◆ Work request: An exact, complete copy of the entries is what is needed.

Body or hand keypoint data
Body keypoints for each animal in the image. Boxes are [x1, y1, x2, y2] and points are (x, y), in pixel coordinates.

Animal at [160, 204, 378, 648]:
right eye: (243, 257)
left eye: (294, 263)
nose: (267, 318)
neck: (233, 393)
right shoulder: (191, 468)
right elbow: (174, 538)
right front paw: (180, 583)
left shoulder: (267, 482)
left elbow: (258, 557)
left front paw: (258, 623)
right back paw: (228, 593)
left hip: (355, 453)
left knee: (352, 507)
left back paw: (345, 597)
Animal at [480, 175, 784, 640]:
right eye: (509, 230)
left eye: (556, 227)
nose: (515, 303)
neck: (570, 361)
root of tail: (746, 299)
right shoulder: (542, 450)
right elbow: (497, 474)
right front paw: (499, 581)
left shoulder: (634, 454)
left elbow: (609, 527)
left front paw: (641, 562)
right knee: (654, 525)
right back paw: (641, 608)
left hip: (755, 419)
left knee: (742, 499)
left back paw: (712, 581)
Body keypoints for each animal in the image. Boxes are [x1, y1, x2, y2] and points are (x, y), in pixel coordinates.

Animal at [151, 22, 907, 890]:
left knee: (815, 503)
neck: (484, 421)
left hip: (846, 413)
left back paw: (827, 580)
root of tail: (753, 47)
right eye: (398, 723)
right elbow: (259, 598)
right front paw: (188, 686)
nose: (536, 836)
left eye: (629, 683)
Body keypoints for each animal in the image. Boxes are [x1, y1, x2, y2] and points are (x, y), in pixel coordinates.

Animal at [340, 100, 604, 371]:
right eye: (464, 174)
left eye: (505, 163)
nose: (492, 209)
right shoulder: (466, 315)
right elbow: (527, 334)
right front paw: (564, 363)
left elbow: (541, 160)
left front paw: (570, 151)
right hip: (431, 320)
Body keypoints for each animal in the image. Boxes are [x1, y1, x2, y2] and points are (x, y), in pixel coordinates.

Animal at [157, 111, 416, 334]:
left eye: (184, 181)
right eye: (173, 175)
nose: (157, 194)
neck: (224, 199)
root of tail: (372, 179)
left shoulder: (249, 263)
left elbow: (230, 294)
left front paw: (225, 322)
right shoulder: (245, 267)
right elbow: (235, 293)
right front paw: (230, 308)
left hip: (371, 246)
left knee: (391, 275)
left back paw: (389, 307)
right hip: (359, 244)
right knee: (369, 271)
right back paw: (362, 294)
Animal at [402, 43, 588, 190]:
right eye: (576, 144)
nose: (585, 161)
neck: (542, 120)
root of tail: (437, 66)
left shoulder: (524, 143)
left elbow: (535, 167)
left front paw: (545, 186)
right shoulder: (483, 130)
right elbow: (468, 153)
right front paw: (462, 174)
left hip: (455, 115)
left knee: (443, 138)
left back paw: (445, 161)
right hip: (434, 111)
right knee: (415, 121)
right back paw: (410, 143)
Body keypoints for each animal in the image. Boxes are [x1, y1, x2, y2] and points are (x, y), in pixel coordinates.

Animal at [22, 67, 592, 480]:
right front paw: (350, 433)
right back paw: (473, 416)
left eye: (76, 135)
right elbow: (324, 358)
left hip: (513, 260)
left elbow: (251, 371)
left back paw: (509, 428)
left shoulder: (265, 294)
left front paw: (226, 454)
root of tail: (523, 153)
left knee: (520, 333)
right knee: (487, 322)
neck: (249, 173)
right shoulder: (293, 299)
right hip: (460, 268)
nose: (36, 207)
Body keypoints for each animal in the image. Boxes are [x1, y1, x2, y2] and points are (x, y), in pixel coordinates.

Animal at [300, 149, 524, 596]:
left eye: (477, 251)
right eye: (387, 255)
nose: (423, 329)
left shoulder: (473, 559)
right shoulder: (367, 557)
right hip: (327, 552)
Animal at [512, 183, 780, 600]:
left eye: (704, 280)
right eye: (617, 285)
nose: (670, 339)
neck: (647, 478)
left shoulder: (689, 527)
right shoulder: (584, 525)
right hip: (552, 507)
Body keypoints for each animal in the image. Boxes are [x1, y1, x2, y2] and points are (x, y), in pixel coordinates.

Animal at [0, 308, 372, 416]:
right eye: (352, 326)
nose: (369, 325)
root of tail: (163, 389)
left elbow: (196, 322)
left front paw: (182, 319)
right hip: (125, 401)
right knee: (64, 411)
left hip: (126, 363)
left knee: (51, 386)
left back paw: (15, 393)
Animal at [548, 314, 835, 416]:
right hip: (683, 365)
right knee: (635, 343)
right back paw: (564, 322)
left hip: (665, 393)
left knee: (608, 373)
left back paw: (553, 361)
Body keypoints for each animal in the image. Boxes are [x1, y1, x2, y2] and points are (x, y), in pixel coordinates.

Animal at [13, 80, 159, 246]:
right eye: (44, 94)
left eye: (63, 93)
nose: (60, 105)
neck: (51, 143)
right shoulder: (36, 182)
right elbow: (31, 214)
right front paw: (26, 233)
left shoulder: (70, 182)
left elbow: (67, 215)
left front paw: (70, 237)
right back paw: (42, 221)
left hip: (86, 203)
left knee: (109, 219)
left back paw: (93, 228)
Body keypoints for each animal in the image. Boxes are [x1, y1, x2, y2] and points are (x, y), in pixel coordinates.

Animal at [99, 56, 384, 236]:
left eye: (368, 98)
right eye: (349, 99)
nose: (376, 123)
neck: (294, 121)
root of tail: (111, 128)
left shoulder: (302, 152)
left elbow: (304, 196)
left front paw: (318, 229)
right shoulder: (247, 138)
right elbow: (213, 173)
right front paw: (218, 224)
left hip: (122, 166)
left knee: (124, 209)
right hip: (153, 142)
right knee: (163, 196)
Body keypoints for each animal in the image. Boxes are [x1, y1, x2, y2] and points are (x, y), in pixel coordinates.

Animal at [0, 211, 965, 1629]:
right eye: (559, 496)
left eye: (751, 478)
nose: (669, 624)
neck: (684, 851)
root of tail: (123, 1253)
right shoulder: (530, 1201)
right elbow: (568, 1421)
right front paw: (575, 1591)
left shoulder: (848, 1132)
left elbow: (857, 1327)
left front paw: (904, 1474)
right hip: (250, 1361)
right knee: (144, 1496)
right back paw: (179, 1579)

◆ Answer section:
Body keypoints for each animal in the image. Boxes are [x1, y1, x2, y2] and points are (x, y), in pixel coordinates.

Animal at [160, 204, 378, 648]:
right eye: (243, 257)
left eye: (294, 263)
nose: (267, 318)
neck: (233, 393)
right shoulder: (191, 468)
right elbow: (174, 538)
right front paw: (180, 583)
left shoulder: (267, 482)
left elbow: (258, 557)
left front paw: (258, 623)
right back paw: (228, 593)
left hip: (355, 453)
left knee: (352, 507)
left back paw: (345, 597)
Animal at [480, 175, 784, 640]:
right eye: (509, 230)
left eye: (556, 227)
nose: (515, 303)
neck: (570, 361)
root of tail: (746, 299)
right shoulder: (542, 450)
right elbow: (497, 474)
right front paw: (499, 581)
left shoulder: (634, 454)
left elbow: (609, 527)
left front paw: (641, 562)
right knee: (654, 525)
right back paw: (641, 608)
left hip: (755, 419)
left knee: (742, 499)
left back paw: (712, 581)
Body keypoints for each animal in the image. Boxes are [x1, y1, x2, y2] and points are (x, y), in pixel coordinates.

Animal at [151, 22, 907, 890]:
left knee: (815, 503)
neck: (484, 421)
left hip: (846, 413)
left back paw: (827, 580)
root of tail: (753, 47)
right eye: (398, 723)
right elbow: (259, 598)
right front paw: (188, 686)
nose: (536, 836)
left eye: (629, 683)
Body keypoints for each animal in the image. Boxes are [x1, y1, x2, y2] and points are (x, y), in pixel coordinates.

Animal at [340, 100, 604, 371]:
right eye: (464, 174)
left eye: (505, 163)
nose: (492, 209)
right shoulder: (466, 315)
right elbow: (527, 334)
right front paw: (564, 363)
left elbow: (541, 160)
left front paw: (570, 151)
right hip: (431, 320)
Body keypoints for each animal in the image. Boxes are [x1, y1, x2, y2] and points are (x, y), in pixel coordinates.

Animal at [157, 111, 416, 334]:
left eye: (184, 181)
right eye: (173, 175)
nose: (157, 194)
neck: (224, 199)
root of tail: (372, 179)
left shoulder: (249, 263)
left elbow: (230, 294)
left front paw: (225, 322)
right shoulder: (245, 267)
right elbow: (235, 293)
right front paw: (230, 308)
left hip: (371, 246)
left knee: (391, 275)
left back paw: (389, 307)
right hip: (359, 244)
right knee: (369, 271)
right back paw: (362, 294)
Animal at [402, 43, 588, 190]:
right eye: (576, 144)
nose: (585, 161)
neck: (542, 120)
root of tail: (437, 66)
left shoulder: (524, 143)
left elbow: (535, 167)
left front paw: (545, 186)
right shoulder: (483, 130)
right elbow: (468, 153)
right front paw: (462, 174)
left hip: (455, 115)
left knee: (443, 138)
left back paw: (445, 161)
right hip: (434, 111)
right knee: (415, 121)
right back paw: (410, 143)
Body keypoints for each animal in the image. Boxes are [x1, y1, x2, y2] and points are (x, y), in pixel coordinates.

Animal at [22, 67, 592, 480]:
right front paw: (350, 433)
right back paw: (473, 416)
left eye: (76, 135)
right elbow: (324, 358)
left hip: (513, 260)
left elbow: (251, 371)
left back paw: (509, 428)
left shoulder: (265, 294)
left front paw: (226, 454)
root of tail: (523, 153)
left knee: (520, 333)
right knee: (487, 322)
neck: (249, 173)
right shoulder: (293, 299)
right hip: (460, 268)
nose: (36, 207)
Body keypoints for each animal in the image. Boxes are [x1, y1, x2, y2] and points are (x, y), in pixel coordinates.

Animal at [300, 149, 524, 596]:
left eye: (477, 251)
right eye: (387, 255)
nose: (423, 329)
left shoulder: (473, 559)
right shoulder: (367, 557)
right hip: (327, 552)
Animal at [512, 183, 780, 600]:
left eye: (704, 280)
right eye: (617, 285)
nose: (670, 339)
neck: (647, 478)
left shoulder: (689, 527)
right shoulder: (584, 525)
right hip: (552, 507)
Body keypoints for each animal in the image. Boxes are [x1, y1, x2, y2] and points are (x, y), in pixel coordinates.

Animal at [0, 308, 372, 416]:
right eye: (352, 326)
nose: (369, 325)
root of tail: (163, 389)
left elbow: (196, 322)
left front paw: (182, 319)
right hip: (125, 401)
right knee: (64, 411)
left hip: (126, 363)
left knee: (51, 386)
left back paw: (15, 393)
Animal at [548, 314, 835, 416]:
right hip: (683, 365)
right knee: (635, 343)
right back paw: (564, 322)
left hip: (665, 393)
left knee: (608, 373)
left back paw: (553, 361)
Body keypoints for each animal in the image. Boxes are [x1, y1, x2, y2] and points are (x, y), in pixel coordinates.

Animal at [13, 80, 159, 246]:
right eye: (44, 94)
left eye: (63, 93)
nose: (60, 105)
neck: (51, 143)
right shoulder: (36, 182)
right elbow: (31, 214)
right front paw: (26, 233)
left shoulder: (70, 182)
left elbow: (67, 215)
left front paw: (70, 237)
right back paw: (42, 221)
left hip: (86, 203)
left knee: (109, 219)
left back paw: (93, 228)
Body keypoints for each animal in the image. Boxes are [x1, y1, x2, y2] and points are (x, y), in pixel coordinates.

Animal at [99, 56, 384, 236]:
left eye: (368, 98)
right eye: (349, 99)
nose: (376, 123)
neck: (294, 121)
root of tail: (111, 128)
left shoulder: (302, 152)
left elbow: (304, 196)
left front paw: (318, 229)
right shoulder: (247, 138)
right elbow: (213, 173)
right front paw: (218, 224)
left hip: (122, 166)
left knee: (124, 209)
right hip: (153, 142)
right knee: (163, 196)
Body keypoints for each animal in the image. Boxes are [x1, y1, x2, y2] and points are (x, y), in pixel coordinates.

Animal at [0, 211, 965, 1629]:
right eye: (559, 496)
left eye: (751, 478)
nose: (669, 624)
neck: (684, 851)
root of tail: (123, 1253)
right shoulder: (530, 1201)
right elbow: (568, 1421)
right front paw: (575, 1591)
left shoulder: (848, 1132)
left elbow: (857, 1327)
left front paw: (904, 1474)
right hip: (250, 1361)
right knee: (144, 1496)
right back paw: (179, 1579)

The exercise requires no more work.